#### MATERIAL PROVIDED:
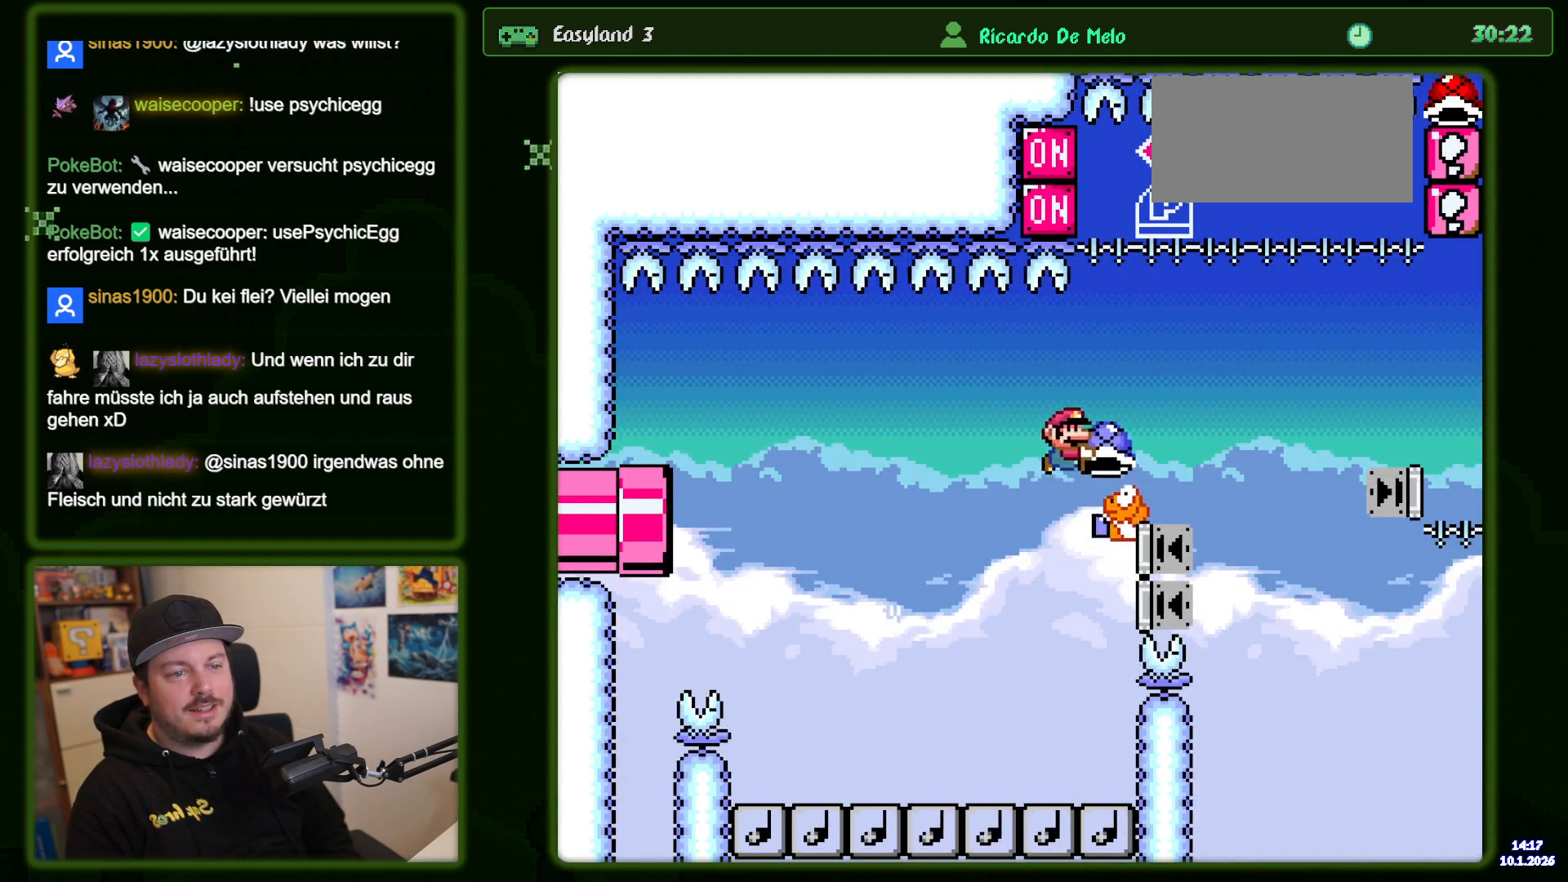
{"buttons": ["B", "Y"], "events": [[83, "DPAD_RIGHT", "up"], [83, "Y", "down"], [200, "DPAD_LEFT", "down"], [350, "DPAD_LEFT", "up"], [383, "B", "up"], [383, "Y", "up"], [467, "B", "down"], [467, "Y", "down"]]}
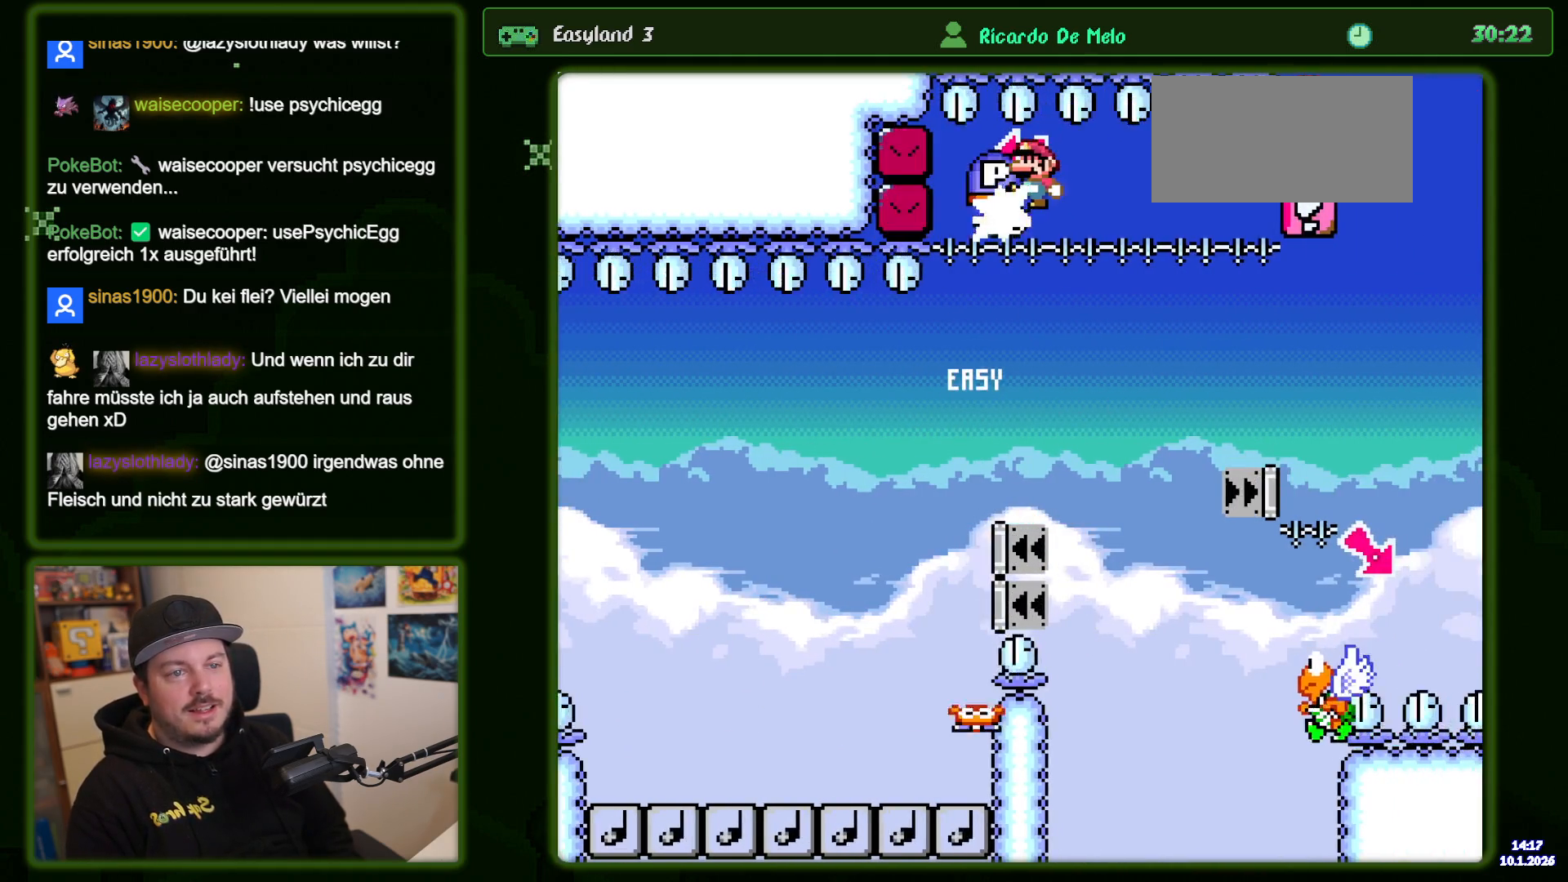
{"buttons": ["B", "Y", "DPAD_RIGHT"], "events": [[50, "DPAD_RIGHT", "down"], [133, "Y", "up"], [183, "Y", "down"]]}
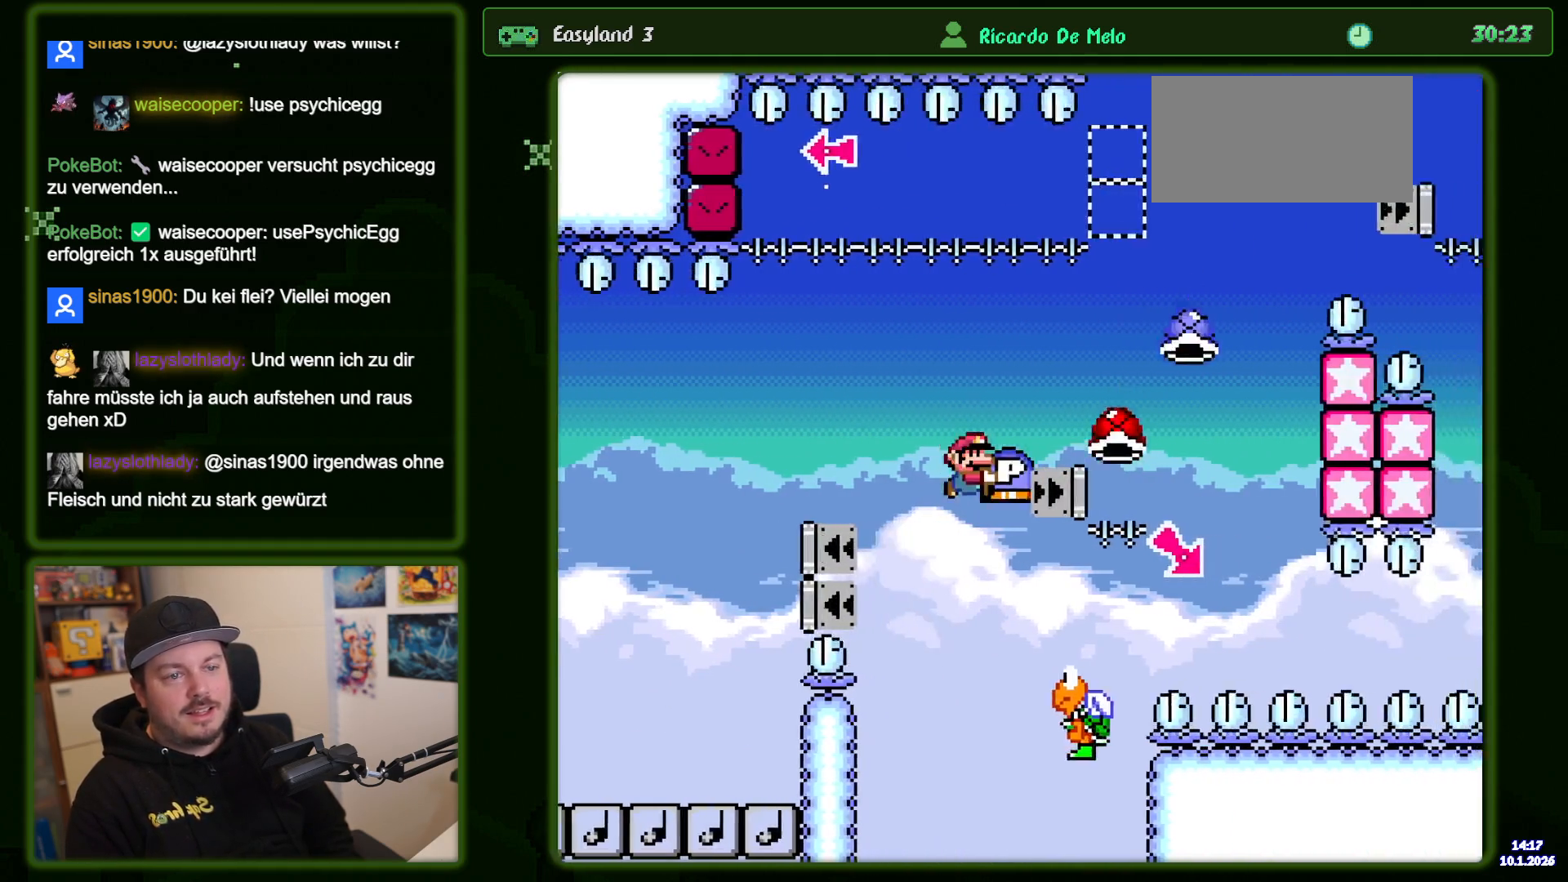
{"buttons": ["B", "Y"], "events": [[167, "DPAD_RIGHT", "up"], [217, "DPAD_LEFT", "down"], [283, "DPAD_LEFT", "up"]]}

#### ACTIVITY:
Could you give the listing again exactly as it stands, minus any pictures?

#### RESULT OF THIS TASK:
{"buttons": ["B", "Y"], "events": [[83, "DPAD_RIGHT", "up"], [83, "Y", "down"], [200, "DPAD_LEFT", "down"], [350, "DPAD_LEFT", "up"], [383, "B", "up"], [383, "Y", "up"], [467, "B", "down"], [467, "Y", "down"]]}
{"buttons": ["B", "Y", "DPAD_RIGHT"], "events": [[50, "DPAD_RIGHT", "down"], [133, "Y", "up"], [183, "Y", "down"]]}
{"buttons": ["B", "Y"], "events": [[167, "DPAD_RIGHT", "up"], [217, "DPAD_LEFT", "down"], [283, "DPAD_LEFT", "up"]]}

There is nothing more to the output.